Vanguard, the world’s largest asset manager, has cut its support for shareholder resolutions on environmental, social, and governance (ESG) issues. The Pennsylvania-based firm supported just 2% of such resolutions in 2023, down from 12% in 2022.
Vanguard said the decline reflected a rising number of proposals, coupled with improvements in company disclosure that made many resolutions unnecessary. The company also noted new securities regulations that make it harder for companies to leave questions off their ballots./
In its regional brief, Vanguard said many resolutions sought changes that might not be needed. “In some cases, we identified that although a proposal raised a material risk at the company in question, the board had already demonstrated appropriate oversight of the risk and evidenced its oversight through robust disclosure or had practices in place that substantially fulfilled the proposal’s request,” Vanguard said.

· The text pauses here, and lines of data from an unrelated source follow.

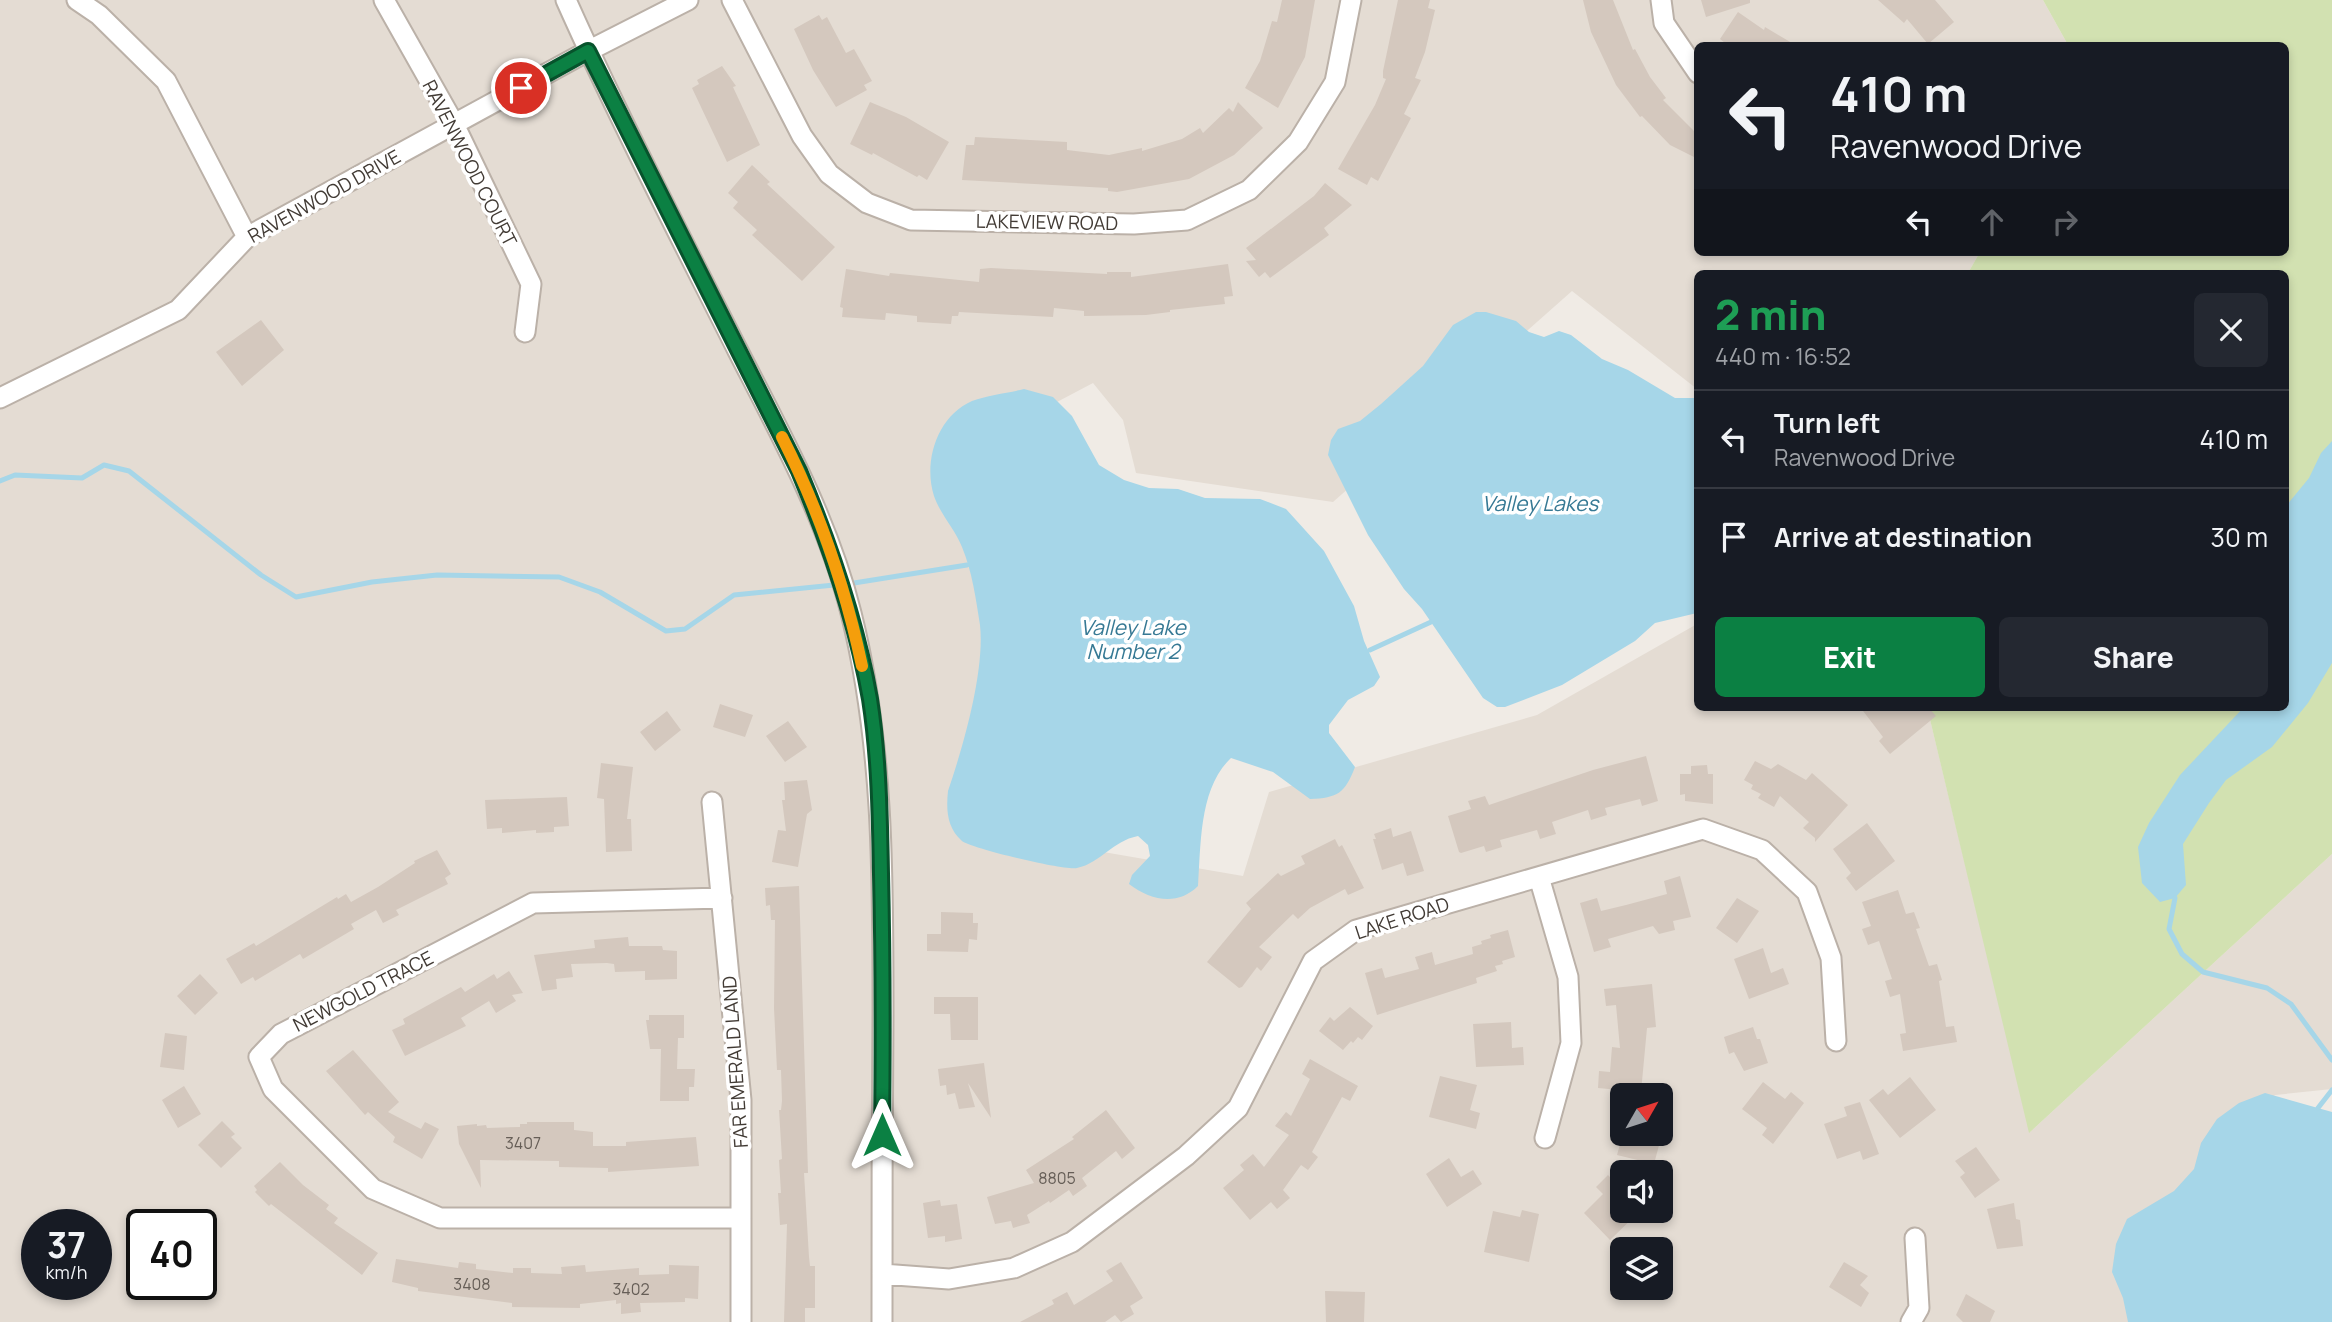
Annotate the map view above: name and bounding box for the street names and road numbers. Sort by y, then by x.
street label: RAVENWOOD COURT [417,75,524,251]
street label: RAVENWOOD DRIVE [243,143,405,249]
street label: LAKEVIEW ROAD [976,208,1118,236]
street label: LAKE ROAD [1351,891,1453,945]
street label: NEWGOLD TRACE [288,944,438,1038]
street label: FAR EMERALD LAND [716,975,754,1149]

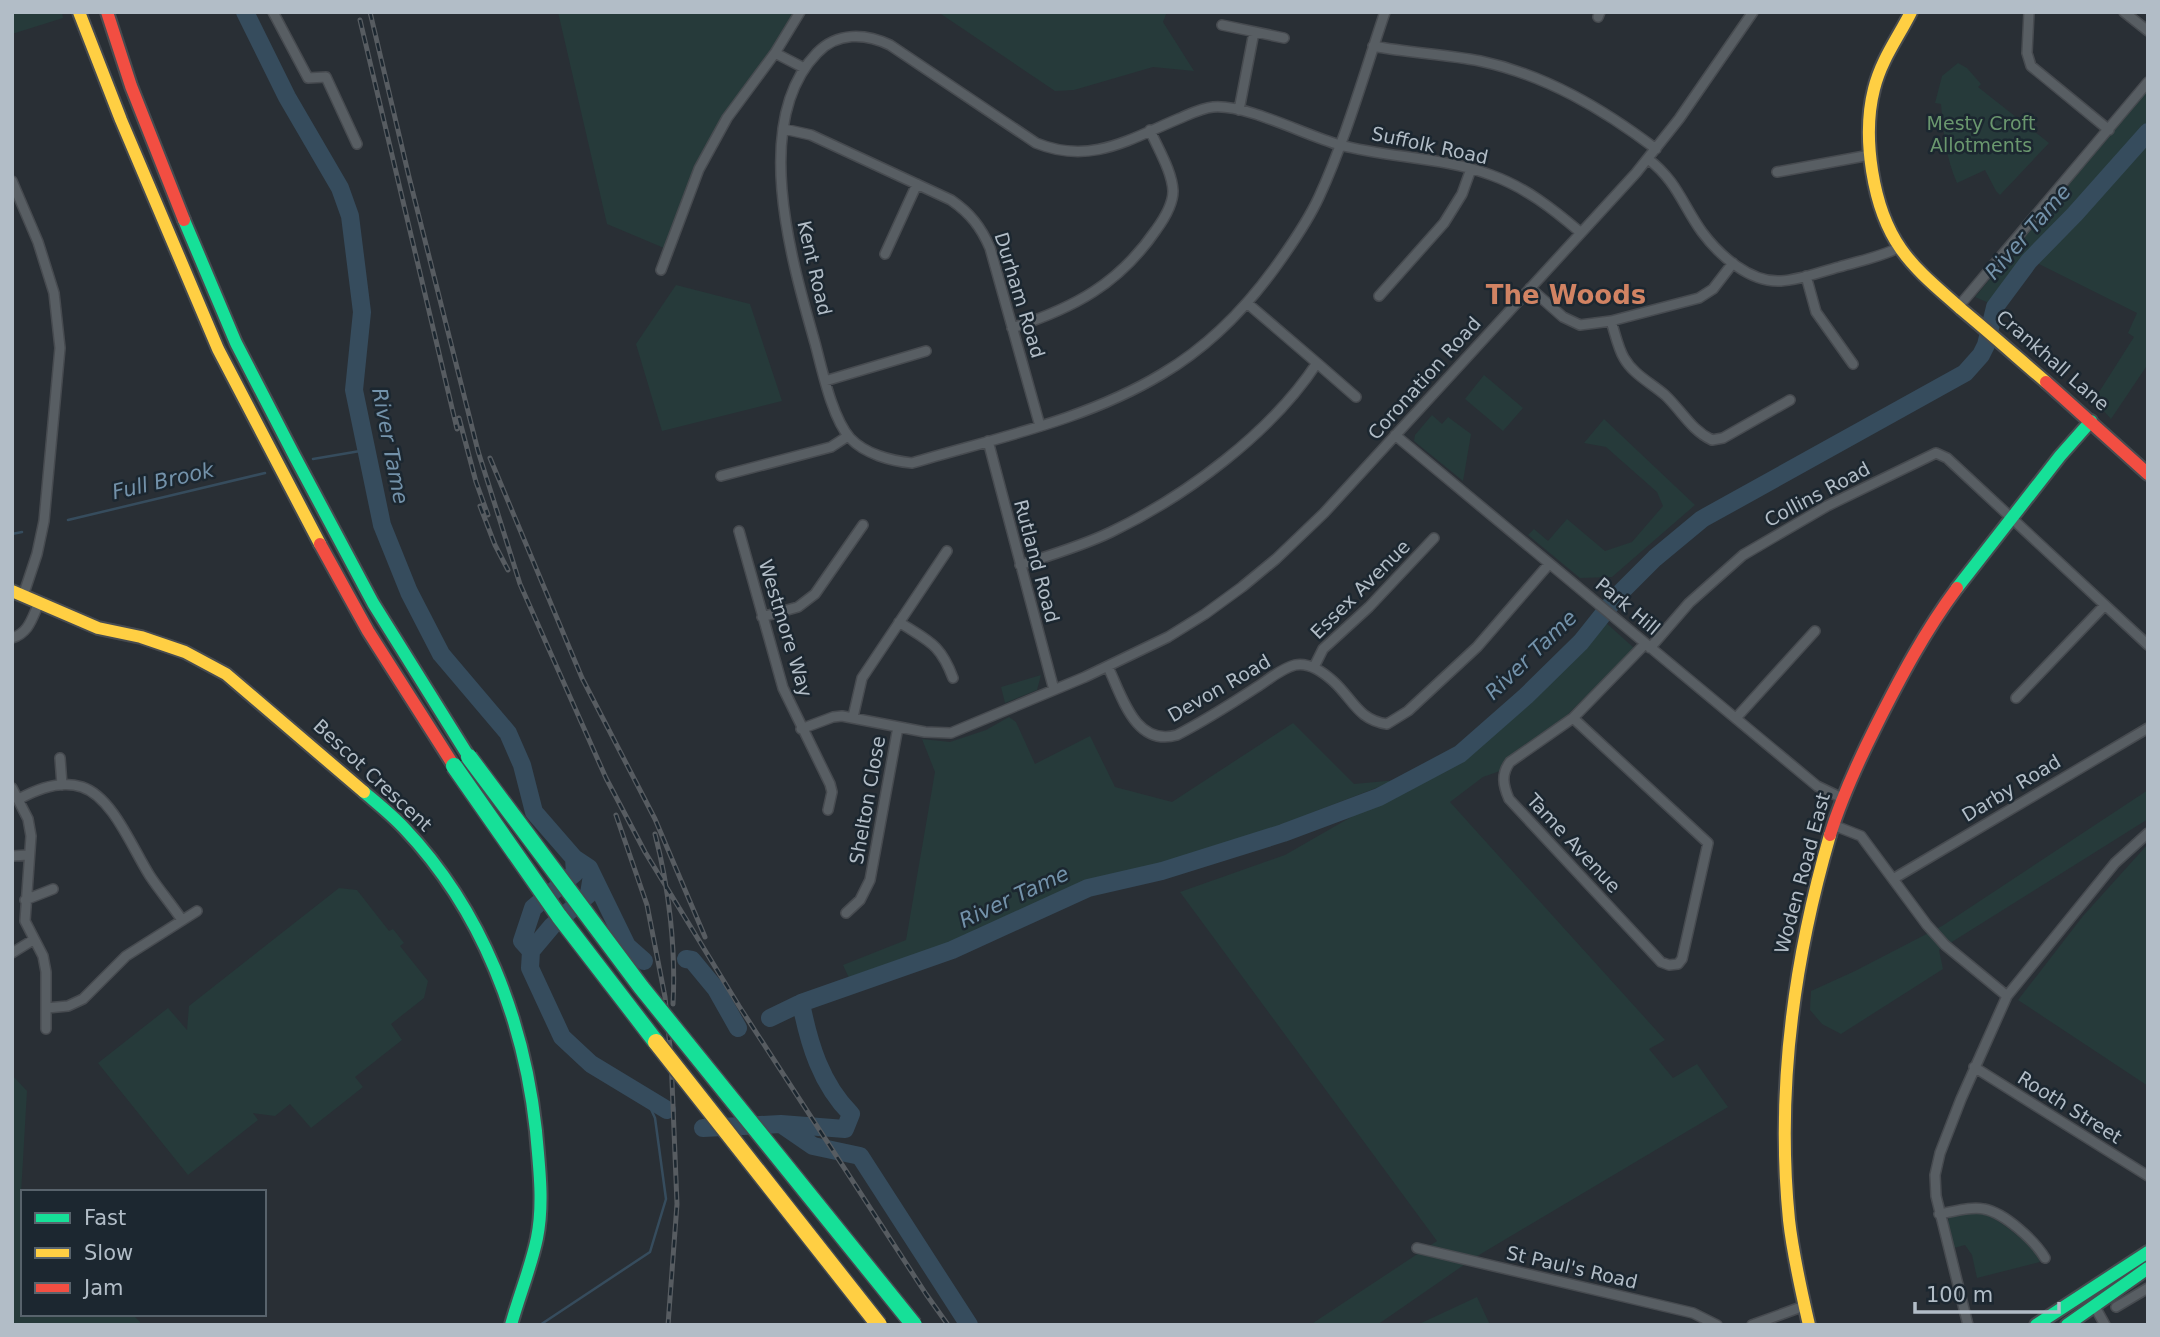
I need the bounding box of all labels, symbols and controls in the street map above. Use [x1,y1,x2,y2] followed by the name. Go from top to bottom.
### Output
[1927,112,2035,156] park label: Mesty Croft Allotments
[1370,122,1490,168] street label: Suffolk Road
[1980,180,2076,284] water label: River Tame
[793,219,837,317] street label: Kent Road
[990,230,1050,360] street label: Durham Road
[1486,280,1646,310] district label: The Woods
[1992,305,2114,415] street label: Crankhall Lane
[1363,312,1485,444] street label: Coronation Road
[367,386,413,506] water label: River Tame
[110,457,217,504] water label: Full Brook
[1760,457,1874,531] street label: Collins Road
[1010,497,1064,625] street label: Rutland Road
[1306,535,1414,643] street label: Essex Avenue
[755,557,817,699] street label: Westmore Way
[1591,573,1665,639] street label: Park Hill
[1480,605,1582,705] water label: River Tame
[1164,650,1274,726] street label: Devon Road
[309,714,437,836] street label: Bescot Crescent
[845,734,889,866] street label: Shelton Close
[1958,750,2064,826] street label: Darby Road
[1522,788,1625,897] street label: Tame Avenue
[1770,790,1834,956] street label: Woden Road East
[955,861,1073,933] water label: River Tame
[2014,1066,2126,1148] street label: Rooth Street
[21,1190,266,1316] legend
[84,1206,126,1230] text: Fast
[84,1241,133,1265] text: Slow
[1504,1241,1640,1293] street label: St Paul's Road
[1915,1270,2058,1314] scale bar
[82,1276,124,1300] text: Jam
[1926,1283,1993,1307] text: 100 m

Vanguard’s decision to cut its support for ESG shareholder resolutions is likely to disappoint many environmental and social activists. However, the company said its approach to evaluating shareholder proposals “has been consistent over time.”
“Our focus remains on identifying proposals that address financially material risks at a given company, supporting proposals that may fill gaps in the company’s current practices (while not intruding on company strategy and operations) and providing sufficient latitude to the company on implementation,” the company said.
The decline in support for ESG shareholder resolutions may be part of a broader trend. BlackRock, the world’s second-largest asset manager, said it backed the mostly-advisory measures just 7% of the time in 2023, down from 22% last year.
Together, BlackRock, Vanguard, and State Street control between 15% and 20% of most large US public companies through their huge index-tracking products and investment funds, so their influence is enormous.
Despite this, recent research from Aviva Investments found that ESG and sustainable investment have been the “biggest structural trend in the investment industry in recent years.” The research found that ESG assets under management have grown from $10 trillion in 2012 to $35 trillion in 2022.
However, more than 70% of all assets may be invested in funds with above 2.3 ºC alignment, far outstripping the level of warming that scientists say is necessary to avoid the worst effects of climate change.